● **Supplied entries**:
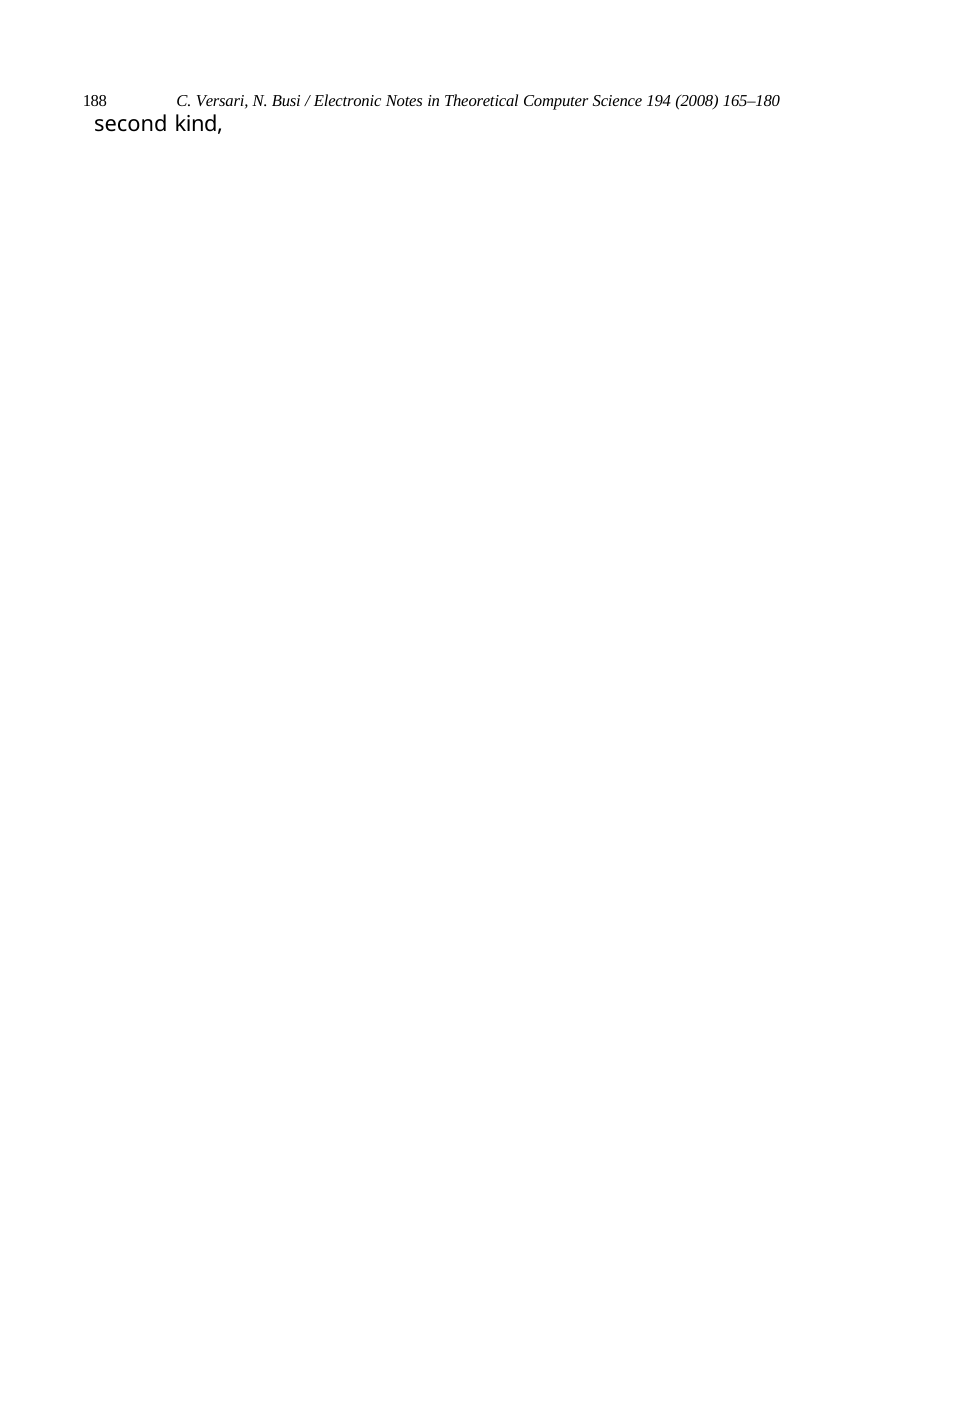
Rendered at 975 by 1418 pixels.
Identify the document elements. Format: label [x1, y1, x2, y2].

text [94, 110, 893, 137]
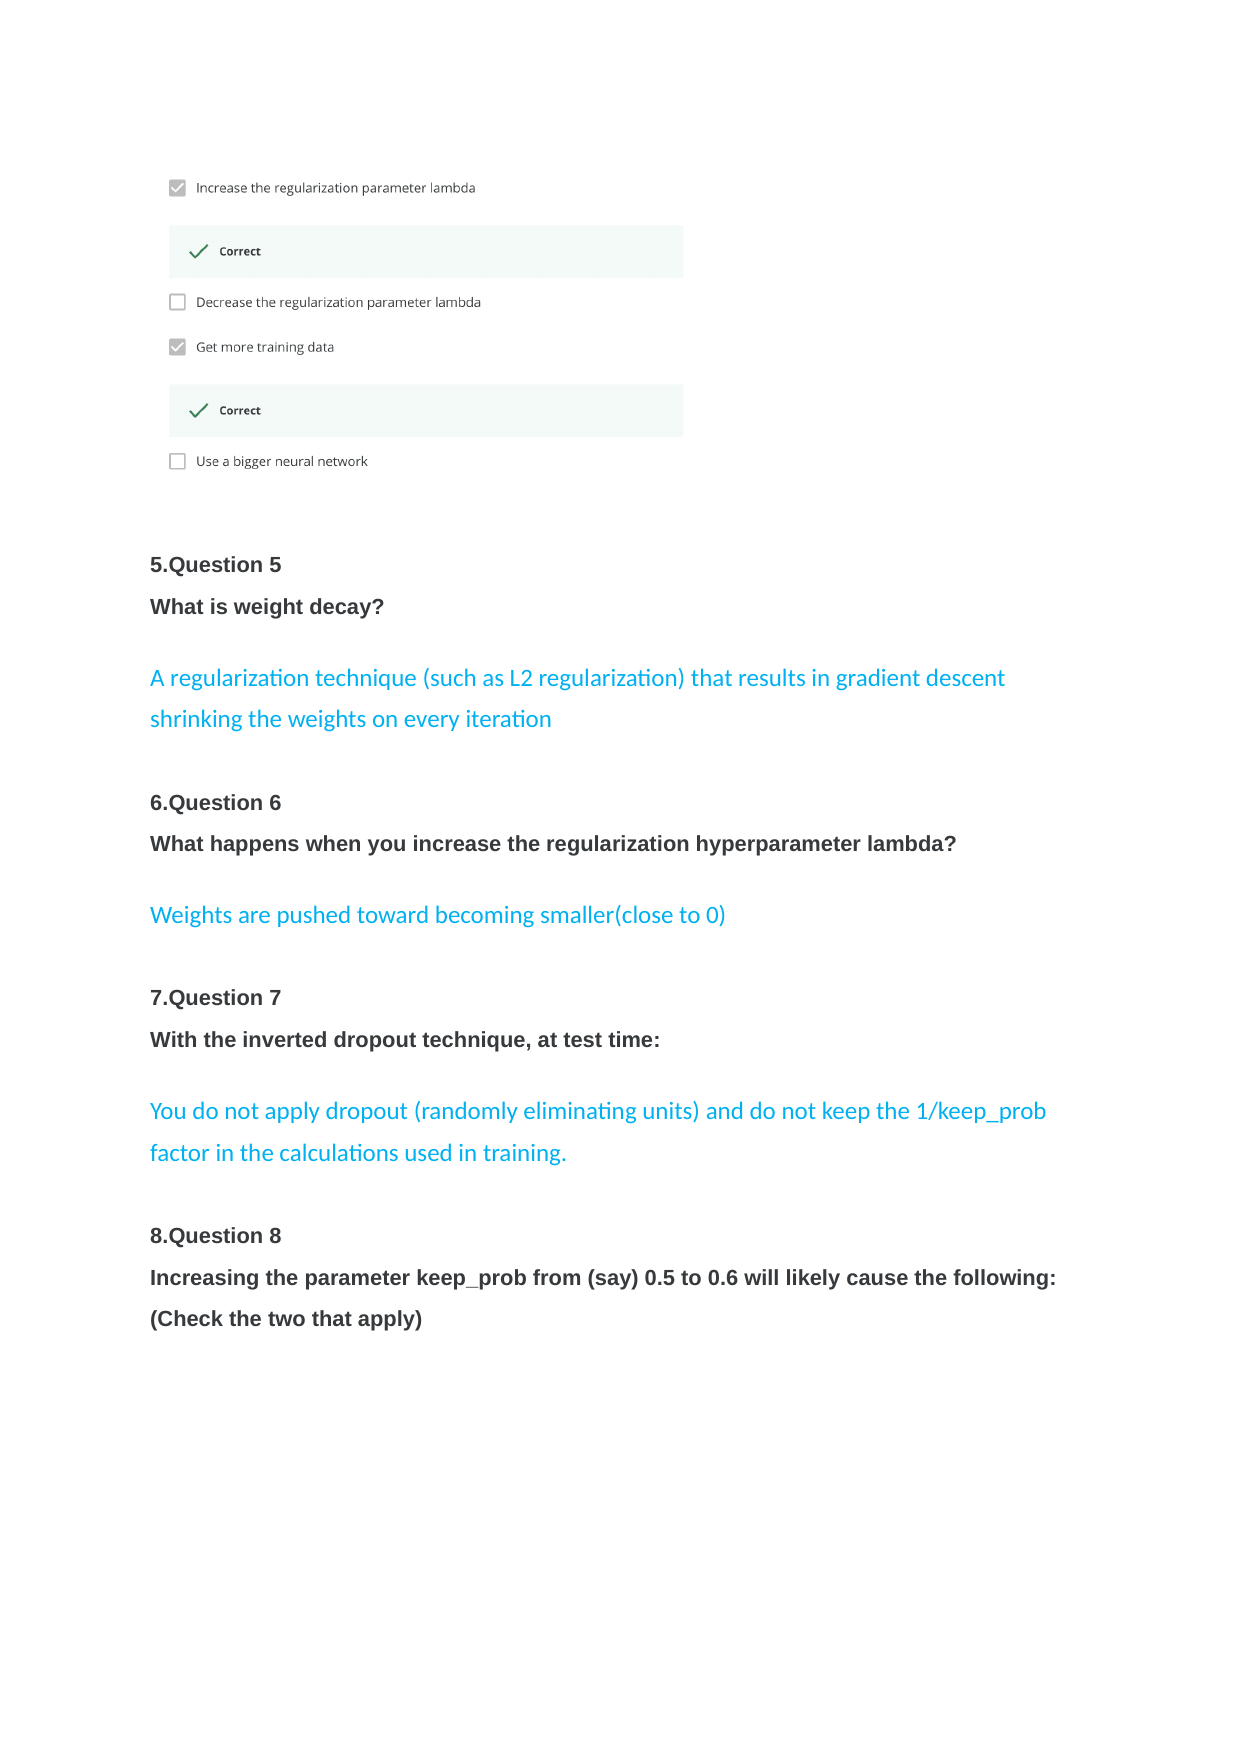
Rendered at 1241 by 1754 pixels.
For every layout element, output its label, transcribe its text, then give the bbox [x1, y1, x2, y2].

text You do not apply dropout (randomly eliminating units) and do not keep the 1/keep_prob factor in the calculations used in training. [150, 1089, 1090, 1173]
text A regularization technique (such as L2 regularization) that results in gradient descent shrinking the weights on every iteration [150, 656, 1090, 739]
picture [150, 168, 684, 491]
text What is weight decay? [150, 585, 1090, 627]
text With the inverted dropout technique, at test time: [150, 1019, 1090, 1060]
text 6.Question 6 [150, 781, 1090, 823]
text 5.Question 5 [150, 544, 1090, 585]
text 7.Question 7 [150, 977, 1090, 1019]
text Weights are pushed toward becoming smaller(close to 0) [150, 894, 1090, 935]
text What happens when you increase the regularization hyperparameter lambda? [150, 823, 1090, 864]
text 8.Question 8 [150, 1214, 1090, 1256]
text Increasing the parameter keep_prob from (say) 0.5 to 0.6 will likely cause the following: (Check the two that apply) [150, 1256, 1090, 1339]
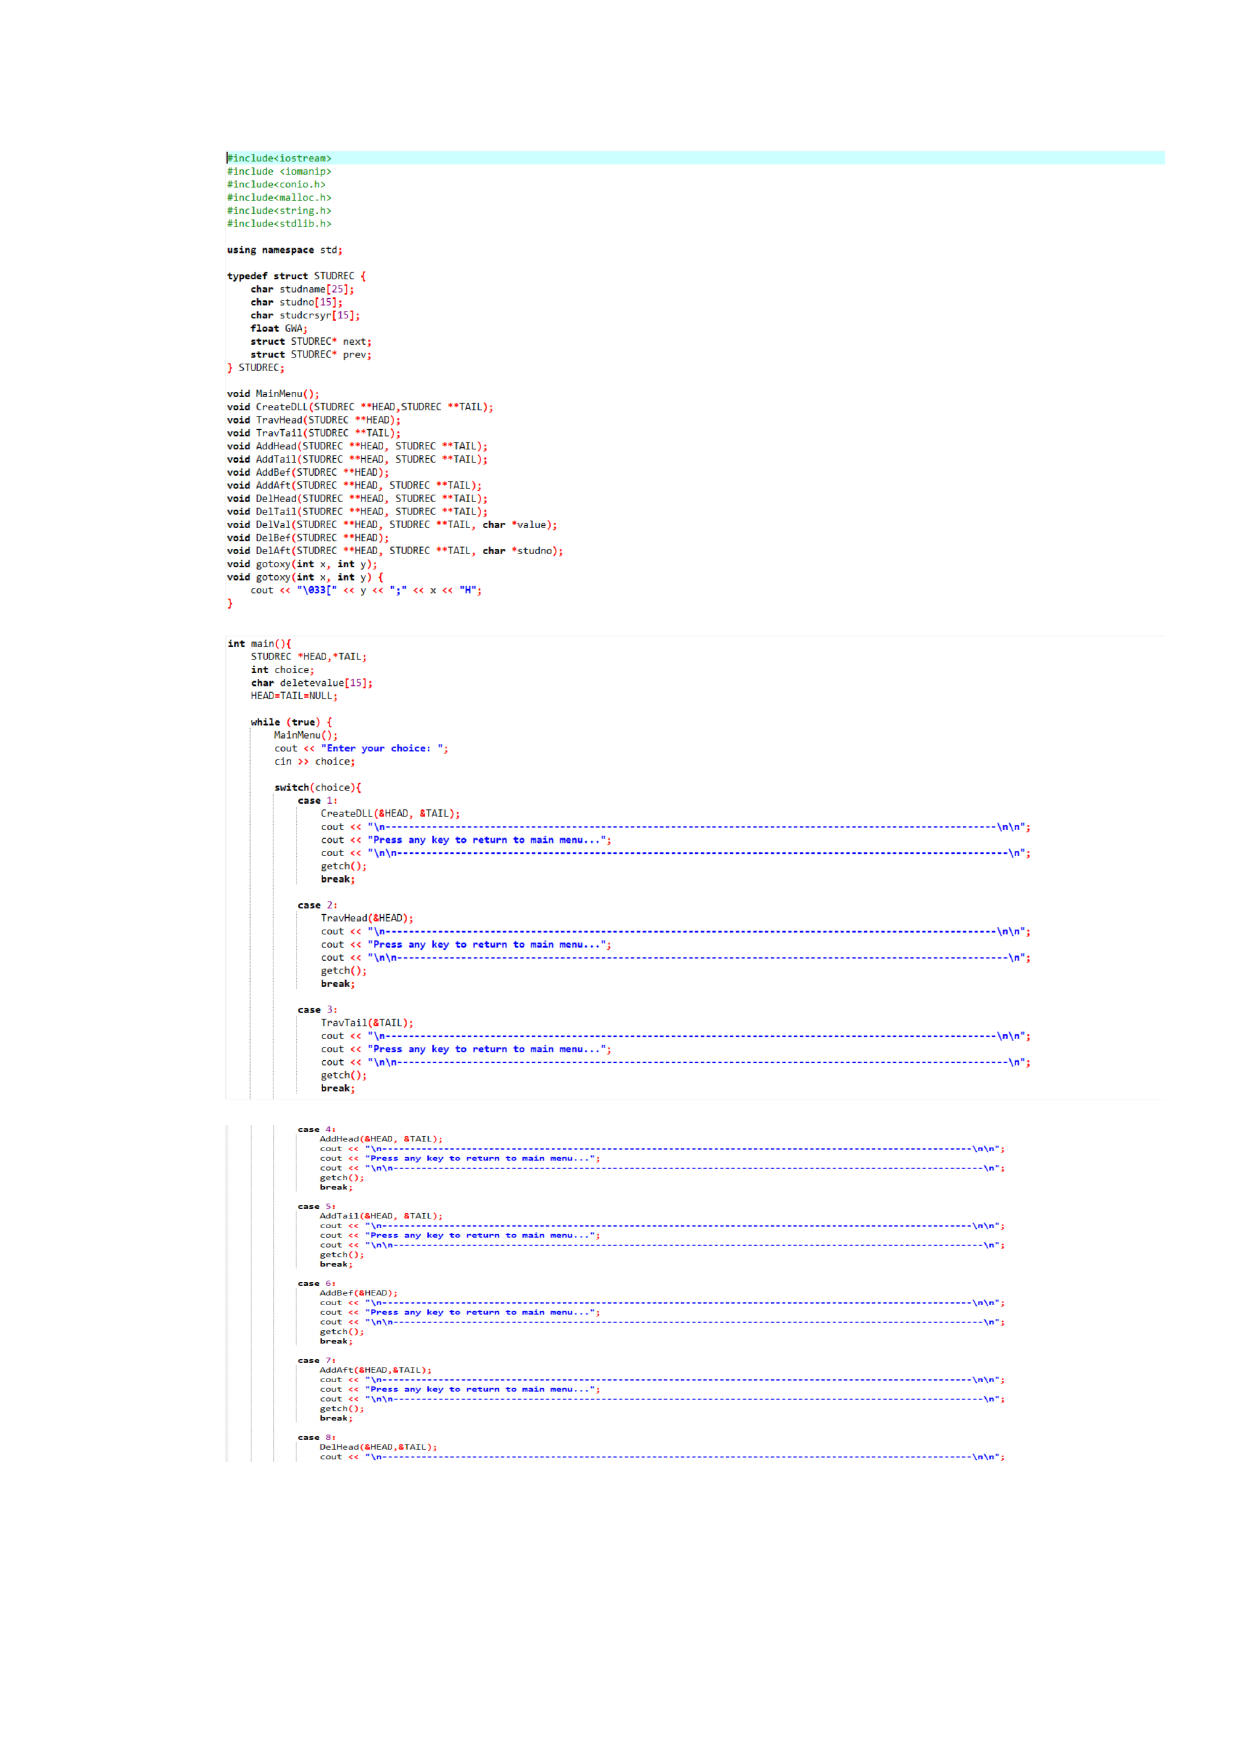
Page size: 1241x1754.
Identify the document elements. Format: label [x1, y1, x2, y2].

picture [225, 635, 1166, 1100]
picture [225, 150, 1166, 611]
picture [225, 1125, 1135, 1462]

● **Exercise requirements**:
Leave the pictures out, and restate exactly the lines from the start of the records through the one that contains "Rendered at 1241 by 1754 pixels.".

● **Exercise answer**:
Rendered at 975 by 1418 pixels.
Identify the document elements. Format: label [x1, y1, x2, y2].

text [94, 110, 893, 137]
Rendered at 1241 by 1754 pixels.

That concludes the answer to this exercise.